Founder Debra Jenkins was trained as a dancer and taught dance for many different organizations during and after college. In November 2007, as she was searching for just the right mission for Merrimack Hall, Debra was inspired to create a dance class for children with special needs. She had no experience with special education, had never worked with kids who have special needs and had nothing in her background to indicate that she might be successful in creating such a class. What she did have was a love for dance and the belief that every child deserves the chance to participate in the arts. She began asking questions, taking guidance from pediatricians, nurses, special education teachers and physical therapists as her inspiration moved from the inspiration phase to a plan of action.
In May 2008, Debra hired Hayley Henderson to collaborate with her. Hayley received her BFA in dance performance from Oklahoma City University and performed professionally for several years after graduation before moving home to Huntsville. Like Debra, Hayley had no experience with kids with special needs to guide her.

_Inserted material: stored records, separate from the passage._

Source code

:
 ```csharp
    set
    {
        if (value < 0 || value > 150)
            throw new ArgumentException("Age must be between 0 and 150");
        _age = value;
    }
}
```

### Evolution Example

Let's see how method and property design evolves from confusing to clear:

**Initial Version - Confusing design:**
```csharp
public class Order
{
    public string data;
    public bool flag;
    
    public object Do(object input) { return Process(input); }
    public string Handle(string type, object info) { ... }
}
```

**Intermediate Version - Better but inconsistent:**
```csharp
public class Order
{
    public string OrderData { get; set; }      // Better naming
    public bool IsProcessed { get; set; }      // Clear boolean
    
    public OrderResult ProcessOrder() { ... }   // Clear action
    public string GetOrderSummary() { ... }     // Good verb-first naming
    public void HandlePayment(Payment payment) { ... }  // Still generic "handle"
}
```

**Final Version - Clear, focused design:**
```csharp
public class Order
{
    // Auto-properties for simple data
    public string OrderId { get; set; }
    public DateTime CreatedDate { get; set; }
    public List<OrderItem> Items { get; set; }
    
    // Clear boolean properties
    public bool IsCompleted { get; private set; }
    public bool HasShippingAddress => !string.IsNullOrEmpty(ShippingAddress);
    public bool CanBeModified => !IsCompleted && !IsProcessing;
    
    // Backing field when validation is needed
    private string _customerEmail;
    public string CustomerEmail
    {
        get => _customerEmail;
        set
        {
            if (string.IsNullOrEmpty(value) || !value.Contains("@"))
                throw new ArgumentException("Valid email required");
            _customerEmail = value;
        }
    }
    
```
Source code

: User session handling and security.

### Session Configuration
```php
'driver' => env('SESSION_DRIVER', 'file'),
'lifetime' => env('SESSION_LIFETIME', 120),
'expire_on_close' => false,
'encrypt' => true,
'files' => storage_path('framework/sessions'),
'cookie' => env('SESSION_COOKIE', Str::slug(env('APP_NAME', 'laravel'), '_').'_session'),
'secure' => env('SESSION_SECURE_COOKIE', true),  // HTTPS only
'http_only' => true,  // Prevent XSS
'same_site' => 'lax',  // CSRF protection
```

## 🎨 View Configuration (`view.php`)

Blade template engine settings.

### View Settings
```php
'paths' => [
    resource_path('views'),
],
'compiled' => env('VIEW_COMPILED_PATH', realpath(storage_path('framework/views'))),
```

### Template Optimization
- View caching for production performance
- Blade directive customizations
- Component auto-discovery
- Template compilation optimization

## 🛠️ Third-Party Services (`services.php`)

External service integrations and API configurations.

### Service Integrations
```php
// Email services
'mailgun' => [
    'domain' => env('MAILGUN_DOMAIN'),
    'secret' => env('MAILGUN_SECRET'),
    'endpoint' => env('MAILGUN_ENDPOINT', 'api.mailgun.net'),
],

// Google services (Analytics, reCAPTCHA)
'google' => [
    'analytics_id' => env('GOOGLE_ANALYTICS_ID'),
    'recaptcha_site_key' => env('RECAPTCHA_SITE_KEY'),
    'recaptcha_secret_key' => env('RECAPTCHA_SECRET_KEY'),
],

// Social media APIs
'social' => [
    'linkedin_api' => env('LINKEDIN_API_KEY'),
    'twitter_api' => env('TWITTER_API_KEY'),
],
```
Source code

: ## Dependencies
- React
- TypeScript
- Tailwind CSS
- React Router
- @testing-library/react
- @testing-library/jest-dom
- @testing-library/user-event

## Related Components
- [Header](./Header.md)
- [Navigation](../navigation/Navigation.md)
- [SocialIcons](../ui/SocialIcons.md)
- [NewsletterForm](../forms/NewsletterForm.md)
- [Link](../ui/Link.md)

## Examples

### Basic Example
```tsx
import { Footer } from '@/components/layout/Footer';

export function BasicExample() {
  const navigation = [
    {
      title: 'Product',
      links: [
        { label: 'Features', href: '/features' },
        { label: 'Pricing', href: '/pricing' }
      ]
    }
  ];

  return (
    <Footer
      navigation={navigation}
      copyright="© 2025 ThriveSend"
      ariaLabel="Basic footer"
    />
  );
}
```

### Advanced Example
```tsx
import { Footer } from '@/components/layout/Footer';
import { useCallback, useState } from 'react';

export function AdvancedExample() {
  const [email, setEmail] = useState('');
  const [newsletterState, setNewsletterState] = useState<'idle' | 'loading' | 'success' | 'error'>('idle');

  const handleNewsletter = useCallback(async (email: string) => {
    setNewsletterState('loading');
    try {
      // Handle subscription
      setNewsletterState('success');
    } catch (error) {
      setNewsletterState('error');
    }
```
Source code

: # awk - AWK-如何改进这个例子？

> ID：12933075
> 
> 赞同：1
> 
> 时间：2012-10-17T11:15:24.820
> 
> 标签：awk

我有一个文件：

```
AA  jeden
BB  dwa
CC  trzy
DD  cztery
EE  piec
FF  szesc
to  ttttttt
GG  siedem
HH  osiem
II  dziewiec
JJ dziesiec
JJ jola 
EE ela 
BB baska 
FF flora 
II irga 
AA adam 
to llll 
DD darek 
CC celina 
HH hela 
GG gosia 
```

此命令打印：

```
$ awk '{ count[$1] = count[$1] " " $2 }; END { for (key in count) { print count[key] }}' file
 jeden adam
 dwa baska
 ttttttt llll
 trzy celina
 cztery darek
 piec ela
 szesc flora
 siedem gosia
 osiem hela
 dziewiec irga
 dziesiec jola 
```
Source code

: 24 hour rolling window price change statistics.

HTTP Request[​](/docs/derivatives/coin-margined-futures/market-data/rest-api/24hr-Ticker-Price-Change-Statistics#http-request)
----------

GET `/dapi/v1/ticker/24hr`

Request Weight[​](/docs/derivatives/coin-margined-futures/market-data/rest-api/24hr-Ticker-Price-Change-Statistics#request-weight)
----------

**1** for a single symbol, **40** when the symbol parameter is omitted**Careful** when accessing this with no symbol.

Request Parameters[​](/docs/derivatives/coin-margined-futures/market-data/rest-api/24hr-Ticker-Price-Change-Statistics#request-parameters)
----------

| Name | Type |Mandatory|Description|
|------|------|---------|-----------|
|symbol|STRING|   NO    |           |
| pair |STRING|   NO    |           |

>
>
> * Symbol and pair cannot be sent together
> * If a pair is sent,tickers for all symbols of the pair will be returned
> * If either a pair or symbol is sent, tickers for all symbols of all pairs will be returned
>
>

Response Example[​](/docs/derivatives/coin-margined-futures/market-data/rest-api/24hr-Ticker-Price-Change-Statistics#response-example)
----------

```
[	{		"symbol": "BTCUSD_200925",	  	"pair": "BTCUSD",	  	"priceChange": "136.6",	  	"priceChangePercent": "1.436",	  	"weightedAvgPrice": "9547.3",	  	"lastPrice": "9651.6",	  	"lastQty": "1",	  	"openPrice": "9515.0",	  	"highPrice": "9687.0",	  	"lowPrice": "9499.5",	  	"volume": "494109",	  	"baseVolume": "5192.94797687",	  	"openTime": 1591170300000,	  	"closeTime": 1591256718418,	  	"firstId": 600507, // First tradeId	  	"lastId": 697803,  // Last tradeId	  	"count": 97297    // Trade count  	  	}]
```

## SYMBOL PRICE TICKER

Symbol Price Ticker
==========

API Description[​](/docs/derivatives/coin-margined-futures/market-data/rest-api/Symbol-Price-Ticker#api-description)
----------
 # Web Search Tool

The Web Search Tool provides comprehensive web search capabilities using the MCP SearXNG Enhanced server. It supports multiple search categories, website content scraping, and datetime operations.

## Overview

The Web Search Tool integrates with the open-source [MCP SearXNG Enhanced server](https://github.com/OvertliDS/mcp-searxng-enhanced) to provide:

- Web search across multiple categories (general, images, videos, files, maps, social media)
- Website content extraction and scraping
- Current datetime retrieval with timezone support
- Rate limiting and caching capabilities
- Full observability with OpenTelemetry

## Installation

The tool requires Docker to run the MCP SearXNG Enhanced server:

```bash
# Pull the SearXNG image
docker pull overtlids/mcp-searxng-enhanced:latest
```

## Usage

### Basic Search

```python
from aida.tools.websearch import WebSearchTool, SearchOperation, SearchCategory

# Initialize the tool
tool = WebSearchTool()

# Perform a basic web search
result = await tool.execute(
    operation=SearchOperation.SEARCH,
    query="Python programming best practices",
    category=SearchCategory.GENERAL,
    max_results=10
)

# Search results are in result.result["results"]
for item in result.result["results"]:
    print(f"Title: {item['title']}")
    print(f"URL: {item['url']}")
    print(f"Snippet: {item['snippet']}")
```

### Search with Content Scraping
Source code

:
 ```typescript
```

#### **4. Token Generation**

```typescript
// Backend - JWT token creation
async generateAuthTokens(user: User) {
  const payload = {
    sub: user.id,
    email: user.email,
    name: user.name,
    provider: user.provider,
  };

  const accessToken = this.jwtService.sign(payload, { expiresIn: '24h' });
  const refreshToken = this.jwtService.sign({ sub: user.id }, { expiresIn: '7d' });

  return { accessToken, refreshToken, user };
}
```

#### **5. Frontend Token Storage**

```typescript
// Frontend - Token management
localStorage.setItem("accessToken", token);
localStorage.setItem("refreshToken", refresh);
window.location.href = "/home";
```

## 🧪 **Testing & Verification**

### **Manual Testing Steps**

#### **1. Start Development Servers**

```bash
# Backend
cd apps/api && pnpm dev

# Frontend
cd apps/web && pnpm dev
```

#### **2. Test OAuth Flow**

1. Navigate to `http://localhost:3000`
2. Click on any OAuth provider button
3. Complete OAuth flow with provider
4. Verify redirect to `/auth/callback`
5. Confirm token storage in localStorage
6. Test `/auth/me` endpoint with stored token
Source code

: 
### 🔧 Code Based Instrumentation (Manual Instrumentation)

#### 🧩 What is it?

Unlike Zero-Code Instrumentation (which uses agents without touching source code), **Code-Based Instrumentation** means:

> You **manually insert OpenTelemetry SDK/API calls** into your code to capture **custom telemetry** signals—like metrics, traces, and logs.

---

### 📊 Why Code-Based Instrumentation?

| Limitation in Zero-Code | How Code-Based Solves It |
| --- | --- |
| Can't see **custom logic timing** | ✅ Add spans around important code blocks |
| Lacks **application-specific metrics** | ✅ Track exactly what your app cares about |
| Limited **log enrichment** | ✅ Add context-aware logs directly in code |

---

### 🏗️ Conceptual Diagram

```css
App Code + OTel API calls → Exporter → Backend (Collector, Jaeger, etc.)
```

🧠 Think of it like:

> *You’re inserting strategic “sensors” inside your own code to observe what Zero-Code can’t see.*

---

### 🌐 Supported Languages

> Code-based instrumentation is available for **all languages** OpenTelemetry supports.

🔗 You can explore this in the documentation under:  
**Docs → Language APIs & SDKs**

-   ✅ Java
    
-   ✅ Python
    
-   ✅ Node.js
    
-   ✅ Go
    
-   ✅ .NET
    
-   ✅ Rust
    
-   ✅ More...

Debra and Hayley worked with a physical therapist to create a movement curriculum and recruited 10 students who ranged in age from 3 to 12 and who had a variety of diagnoses including Down syndrome, autism spectrum disorders, cerebral palsy, mitochondrial disease, cancer and others. Several of the students in the first class were medically fragile and all of the children had been denied access to arts activities in the past.
These first 10 students and their parents were true pioneers. As one mother put it,
“I had been praying for a chance for my daughter to be part of a dance class but because of her condition, I never thought that prayer would be answered. I had been struggling with how to tell my daughter that she would never be able to take dance, something she had been begging to do for a year. When I heard about this class, I knew my prayers had been answered.”
Recognizing that each child would require one-to-one assistance, Debra and Hayley recruited 10 teenage volunteers to work with each student and hired a physical therapist to train those volunteers on the basics of working with children who have physical or intellectual disabilities. In a brainstorming meeting, they decided on a name for the class – Dance Your Dreams! and on October 15, 2008, one little dance class was started.
Today, that one little dance class has grown into five distinct programs that provide comprehensive, year-round activities in arts education, a day habilitation program for adults and a monthly series of social events that is serving 403 people who range in age from 3-65, and 268 volunteers. Debra says,
“ “That one little dance class created a chain reaction that caused an entire community to be formed – a community of parents, children and volunteers who never would have met if it hadn’t been for that one little dance class.”
New programs have been added to The Johnny Stallings Arts Program at a rapid but sustainable pace and in response to needs that we see as our students face new hurdles in their lives. Camp Merrimack was created because of a lack of summer activities for kids with special needs; Project UP was created when our first group of students outgrew Dance Your Dreams!; Inspired HeARTs came about because some of our students expressed a desire to participate in an art form that did not require performances; and The Connection was developed as our first group of students graduated high school and were faced with a diminished quality of life due to lack of employment and educational opportunities. We are committed to continuing to expand and enhance The Johnny Stallings Arts Program because we believe people with special needs deserve opportunities to fully engage in the life of our communities.
On June 5, 2010, legendary Alabama football coach Gene Stallings came to Merrimack Hall to help raise funds for the program, which at the time consisted of Dance Your Dreams! and Camp Merrimack. With permission from the Stallings family, the program was officially named The Johnny Stallings Arts Program, in honor of Coach Stallings’ son, Johnny. Johnny had Down syndrome and lived a full and rich life that touched thousands of people across the country. Merrimack Hall is one of hundreds of organizations with programs that proudly honor Johnny’s life.